Hal itu dikemukakan Sion Ginting pada acara dialog dengan Forum Intelektual Peduli Karo (FORINPEKA), Selasa (16/10) di Ruang Sidang Kampus FISIP USU Medan. "Telah ada kesepakatan di antara sesama anggota dewan bahwa gedung rakyat tersebut tidak akan dibangun sebelum pelakunya ditangkap," ujarnya.
"Dalam analisa saya, ada kepentingan hitam yang bermain dalam pembakaran gedung yang menjadi simbol rakyat tersebut. Jadi bisa jadi untuk menggolkan suatu kepentingan orang akan mudah saja membakar bangunan milik umum,"jelasnya.
Untuk itu, ia meminta kasus tersebut diusut tuntas supaya jangan jadi preseden buruk bagi pengembangan demokrasi dan pembangunan di ‘Bumi Turang’. Dengan tegas Ketua Komisi B DPRD Karo dari Fraksi DIP ini menolak keterlibatan partainya dalam pembakaran tersebut.
"Banyak rumor berkembang di masyarakat bahwa PDIP terlibat. Itu tak benar, sejauh ini tak satu pun anggota PDIP mengaku mengetahui pembakaran itu," kata Ginting. Ketika ditanya tentang kemungkinan pelakunya, penduduk Desa Muliarayat Merek itu menduga keterlibatan mafia judi dalam kasus pembakaran tersebut.
Sinyalemen Ginting tentang keterlibatan mafia judi tersebut berdasarkan beberapa indikasi. Antara lain omset judi waktu itu mencapai Rp 500 juta setiap malam, yang harus diselamatkan kesinambungannya. Keanehan yang perlu ditelusuri, mengapa pihak berwajib mengaku tidak tahu menahu, padahal telah dianggarkan Rp 18 juta untuk pengamanan gedung dewan.

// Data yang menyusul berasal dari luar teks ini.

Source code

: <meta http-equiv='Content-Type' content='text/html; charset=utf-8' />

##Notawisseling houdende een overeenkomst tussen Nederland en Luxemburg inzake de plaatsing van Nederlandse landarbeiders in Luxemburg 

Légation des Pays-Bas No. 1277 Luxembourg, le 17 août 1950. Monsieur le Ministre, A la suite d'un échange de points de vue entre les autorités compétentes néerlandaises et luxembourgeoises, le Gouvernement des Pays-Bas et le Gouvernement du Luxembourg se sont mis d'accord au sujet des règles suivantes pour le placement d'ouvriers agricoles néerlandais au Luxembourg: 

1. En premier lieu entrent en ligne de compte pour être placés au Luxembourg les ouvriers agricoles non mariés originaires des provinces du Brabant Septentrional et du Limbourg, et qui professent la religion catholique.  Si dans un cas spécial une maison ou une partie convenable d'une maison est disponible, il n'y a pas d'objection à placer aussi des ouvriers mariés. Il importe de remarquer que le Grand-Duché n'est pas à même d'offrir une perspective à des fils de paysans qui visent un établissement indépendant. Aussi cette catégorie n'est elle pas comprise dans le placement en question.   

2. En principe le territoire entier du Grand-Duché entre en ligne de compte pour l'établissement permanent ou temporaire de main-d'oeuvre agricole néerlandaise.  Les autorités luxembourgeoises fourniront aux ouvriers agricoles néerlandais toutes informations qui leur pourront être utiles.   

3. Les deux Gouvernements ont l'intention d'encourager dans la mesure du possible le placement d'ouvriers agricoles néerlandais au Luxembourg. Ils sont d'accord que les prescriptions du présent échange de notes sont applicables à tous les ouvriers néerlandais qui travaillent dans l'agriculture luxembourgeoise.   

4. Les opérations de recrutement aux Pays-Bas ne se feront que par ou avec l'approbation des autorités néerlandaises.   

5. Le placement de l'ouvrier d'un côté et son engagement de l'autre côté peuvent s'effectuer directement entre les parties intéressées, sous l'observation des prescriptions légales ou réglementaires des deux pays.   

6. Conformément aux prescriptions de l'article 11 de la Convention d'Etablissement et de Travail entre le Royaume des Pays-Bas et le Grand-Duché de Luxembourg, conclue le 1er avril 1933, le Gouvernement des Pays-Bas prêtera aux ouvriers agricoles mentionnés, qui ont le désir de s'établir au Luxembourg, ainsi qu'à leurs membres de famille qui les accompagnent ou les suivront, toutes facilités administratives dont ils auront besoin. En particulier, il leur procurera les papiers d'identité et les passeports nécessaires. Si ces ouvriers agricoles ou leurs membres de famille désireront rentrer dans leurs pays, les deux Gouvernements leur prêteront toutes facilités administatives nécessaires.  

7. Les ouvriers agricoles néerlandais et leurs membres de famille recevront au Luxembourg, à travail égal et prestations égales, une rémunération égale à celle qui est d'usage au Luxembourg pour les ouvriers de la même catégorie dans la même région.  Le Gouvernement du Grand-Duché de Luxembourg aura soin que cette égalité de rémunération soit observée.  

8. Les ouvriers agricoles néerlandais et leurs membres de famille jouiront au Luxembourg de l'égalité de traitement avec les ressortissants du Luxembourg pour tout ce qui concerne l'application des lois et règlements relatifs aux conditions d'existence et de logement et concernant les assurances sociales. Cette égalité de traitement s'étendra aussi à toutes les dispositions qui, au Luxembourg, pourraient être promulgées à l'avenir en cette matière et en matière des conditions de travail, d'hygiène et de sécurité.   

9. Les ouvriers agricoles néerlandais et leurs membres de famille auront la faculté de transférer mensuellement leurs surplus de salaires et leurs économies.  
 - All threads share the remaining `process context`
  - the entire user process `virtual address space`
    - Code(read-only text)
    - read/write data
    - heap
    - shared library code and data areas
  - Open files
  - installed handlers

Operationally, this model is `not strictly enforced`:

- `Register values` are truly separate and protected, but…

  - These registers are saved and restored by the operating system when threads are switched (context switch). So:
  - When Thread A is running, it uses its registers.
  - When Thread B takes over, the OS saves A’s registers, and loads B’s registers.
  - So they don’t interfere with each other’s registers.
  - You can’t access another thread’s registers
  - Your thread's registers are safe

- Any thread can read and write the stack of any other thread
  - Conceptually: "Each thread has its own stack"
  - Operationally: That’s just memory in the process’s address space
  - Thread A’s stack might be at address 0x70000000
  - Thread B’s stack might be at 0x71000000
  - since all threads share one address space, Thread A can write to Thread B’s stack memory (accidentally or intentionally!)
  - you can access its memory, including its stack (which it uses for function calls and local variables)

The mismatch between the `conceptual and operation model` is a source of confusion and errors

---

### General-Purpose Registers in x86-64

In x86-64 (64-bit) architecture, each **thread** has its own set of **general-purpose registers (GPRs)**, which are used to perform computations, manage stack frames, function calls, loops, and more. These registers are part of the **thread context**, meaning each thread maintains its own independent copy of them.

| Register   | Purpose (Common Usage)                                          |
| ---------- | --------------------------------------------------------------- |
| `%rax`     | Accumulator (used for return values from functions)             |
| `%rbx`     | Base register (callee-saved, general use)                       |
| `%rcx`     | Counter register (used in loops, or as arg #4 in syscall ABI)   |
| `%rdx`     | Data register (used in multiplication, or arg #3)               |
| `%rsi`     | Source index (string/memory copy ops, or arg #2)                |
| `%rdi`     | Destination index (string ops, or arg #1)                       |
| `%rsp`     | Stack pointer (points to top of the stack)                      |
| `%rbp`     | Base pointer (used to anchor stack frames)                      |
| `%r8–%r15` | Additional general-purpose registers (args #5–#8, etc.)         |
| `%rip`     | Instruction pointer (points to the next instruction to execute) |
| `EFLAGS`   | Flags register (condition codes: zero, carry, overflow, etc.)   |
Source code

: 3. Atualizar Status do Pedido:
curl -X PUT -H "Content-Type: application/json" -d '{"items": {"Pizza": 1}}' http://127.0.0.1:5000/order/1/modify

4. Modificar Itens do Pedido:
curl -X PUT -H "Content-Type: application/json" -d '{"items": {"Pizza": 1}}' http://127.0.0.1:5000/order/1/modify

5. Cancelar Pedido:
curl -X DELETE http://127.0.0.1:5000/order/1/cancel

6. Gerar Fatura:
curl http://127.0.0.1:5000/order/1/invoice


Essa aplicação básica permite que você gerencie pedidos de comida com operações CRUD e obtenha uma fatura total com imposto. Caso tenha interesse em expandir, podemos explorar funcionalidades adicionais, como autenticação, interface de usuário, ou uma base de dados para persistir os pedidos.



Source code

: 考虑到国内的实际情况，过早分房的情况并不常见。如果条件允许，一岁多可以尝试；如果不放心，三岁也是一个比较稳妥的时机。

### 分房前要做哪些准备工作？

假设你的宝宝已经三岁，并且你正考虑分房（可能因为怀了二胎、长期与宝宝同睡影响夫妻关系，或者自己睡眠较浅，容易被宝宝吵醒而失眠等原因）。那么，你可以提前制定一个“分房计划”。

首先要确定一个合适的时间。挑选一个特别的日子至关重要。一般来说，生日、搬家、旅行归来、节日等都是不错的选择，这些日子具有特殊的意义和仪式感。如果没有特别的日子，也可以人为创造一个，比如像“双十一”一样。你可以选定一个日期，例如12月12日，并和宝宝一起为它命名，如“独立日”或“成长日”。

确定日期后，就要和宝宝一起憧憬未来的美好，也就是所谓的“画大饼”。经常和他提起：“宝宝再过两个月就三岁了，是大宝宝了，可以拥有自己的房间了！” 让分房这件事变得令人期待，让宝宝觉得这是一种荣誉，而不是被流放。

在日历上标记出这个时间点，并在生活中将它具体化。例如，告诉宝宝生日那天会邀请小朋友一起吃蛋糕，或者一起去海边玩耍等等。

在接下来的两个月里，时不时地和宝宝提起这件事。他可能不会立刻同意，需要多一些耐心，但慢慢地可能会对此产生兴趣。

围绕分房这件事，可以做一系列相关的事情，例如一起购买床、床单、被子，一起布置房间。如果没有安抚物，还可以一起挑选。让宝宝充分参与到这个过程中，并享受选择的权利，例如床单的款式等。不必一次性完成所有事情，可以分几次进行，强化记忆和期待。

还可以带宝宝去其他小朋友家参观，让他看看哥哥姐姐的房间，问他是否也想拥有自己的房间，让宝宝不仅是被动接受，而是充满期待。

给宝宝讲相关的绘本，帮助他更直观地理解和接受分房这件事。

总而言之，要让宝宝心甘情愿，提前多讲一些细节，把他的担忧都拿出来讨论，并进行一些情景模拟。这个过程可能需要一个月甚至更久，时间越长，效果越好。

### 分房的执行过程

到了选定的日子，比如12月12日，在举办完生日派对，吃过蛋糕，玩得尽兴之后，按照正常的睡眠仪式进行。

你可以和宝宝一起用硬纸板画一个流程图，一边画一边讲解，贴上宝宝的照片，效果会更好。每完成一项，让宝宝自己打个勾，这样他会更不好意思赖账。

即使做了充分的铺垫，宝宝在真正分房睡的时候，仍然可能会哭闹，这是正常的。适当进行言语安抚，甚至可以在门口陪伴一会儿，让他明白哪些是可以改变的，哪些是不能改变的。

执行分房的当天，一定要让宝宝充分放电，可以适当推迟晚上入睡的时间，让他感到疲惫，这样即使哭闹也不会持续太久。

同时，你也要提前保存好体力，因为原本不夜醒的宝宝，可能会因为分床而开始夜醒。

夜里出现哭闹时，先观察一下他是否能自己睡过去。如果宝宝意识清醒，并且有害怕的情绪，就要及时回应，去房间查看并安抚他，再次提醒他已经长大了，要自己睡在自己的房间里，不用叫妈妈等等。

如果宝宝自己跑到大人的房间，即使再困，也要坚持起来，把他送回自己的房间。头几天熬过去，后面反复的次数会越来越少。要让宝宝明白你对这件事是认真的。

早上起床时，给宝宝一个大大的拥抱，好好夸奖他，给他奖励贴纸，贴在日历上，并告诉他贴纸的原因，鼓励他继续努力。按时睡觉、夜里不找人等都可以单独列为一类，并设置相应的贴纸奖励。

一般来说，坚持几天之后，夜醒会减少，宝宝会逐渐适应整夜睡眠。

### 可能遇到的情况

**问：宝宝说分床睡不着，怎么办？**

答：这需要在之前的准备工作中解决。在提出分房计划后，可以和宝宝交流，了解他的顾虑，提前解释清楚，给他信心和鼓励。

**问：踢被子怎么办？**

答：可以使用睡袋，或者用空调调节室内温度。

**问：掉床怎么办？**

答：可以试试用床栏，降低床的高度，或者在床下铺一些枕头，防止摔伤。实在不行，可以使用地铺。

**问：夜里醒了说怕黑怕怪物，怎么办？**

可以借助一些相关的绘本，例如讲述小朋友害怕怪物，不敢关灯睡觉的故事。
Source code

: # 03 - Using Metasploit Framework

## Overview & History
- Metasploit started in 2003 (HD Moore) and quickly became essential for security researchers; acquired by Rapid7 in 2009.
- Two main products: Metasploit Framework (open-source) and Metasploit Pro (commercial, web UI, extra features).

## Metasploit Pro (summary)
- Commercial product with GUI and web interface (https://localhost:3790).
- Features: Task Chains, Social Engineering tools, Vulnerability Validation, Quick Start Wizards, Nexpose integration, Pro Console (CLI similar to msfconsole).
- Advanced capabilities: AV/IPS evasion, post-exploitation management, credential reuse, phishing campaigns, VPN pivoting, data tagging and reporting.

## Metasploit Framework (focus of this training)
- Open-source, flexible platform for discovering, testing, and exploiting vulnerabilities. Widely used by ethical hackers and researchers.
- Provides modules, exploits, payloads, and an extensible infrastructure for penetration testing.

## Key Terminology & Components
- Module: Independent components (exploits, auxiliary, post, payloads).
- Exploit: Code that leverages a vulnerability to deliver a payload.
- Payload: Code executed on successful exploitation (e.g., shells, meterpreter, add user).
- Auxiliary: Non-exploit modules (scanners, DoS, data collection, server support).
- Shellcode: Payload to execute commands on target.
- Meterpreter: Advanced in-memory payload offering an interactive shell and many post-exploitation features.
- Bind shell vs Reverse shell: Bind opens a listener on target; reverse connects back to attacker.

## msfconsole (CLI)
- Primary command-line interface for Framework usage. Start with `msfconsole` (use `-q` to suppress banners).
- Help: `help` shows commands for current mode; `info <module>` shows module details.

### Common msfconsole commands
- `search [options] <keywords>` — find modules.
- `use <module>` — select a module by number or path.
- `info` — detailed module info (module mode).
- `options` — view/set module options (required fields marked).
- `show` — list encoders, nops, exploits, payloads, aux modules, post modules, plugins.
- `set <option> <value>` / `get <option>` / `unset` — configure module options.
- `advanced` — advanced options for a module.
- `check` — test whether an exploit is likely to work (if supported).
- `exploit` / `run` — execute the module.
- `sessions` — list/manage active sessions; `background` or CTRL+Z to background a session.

Menurut Ginting, akar semua persoalan yang sekarang mengemuka di Tanah Karo adalah pembakaran gedung dewan tersebut. "Saya pesimis masalah-masalah lain seperti, judi, pupuk palsu, KUT dan perambahan hutan dapat selesai jika persoalan ini dibiarkan mengambang," tandasnya.
Turut hadir dalam acara tersebut, antara lain Juru Bicara Forinpeka Drs Bengkel Ginting MSi, Kepala Laboratorium Otonomi Daerah Drs Robinson Sembiring MSi, Drs Anthonius Sitepu MSi, Drs Rasudyn Ginting MSi, Drs Abdi Sitepu MSi, Dosen Senior Dra Nurlela Ketaren, Dra Sabariah Bangun MSi, dan Antropolog Dra Seri Alam Sembiring MSi.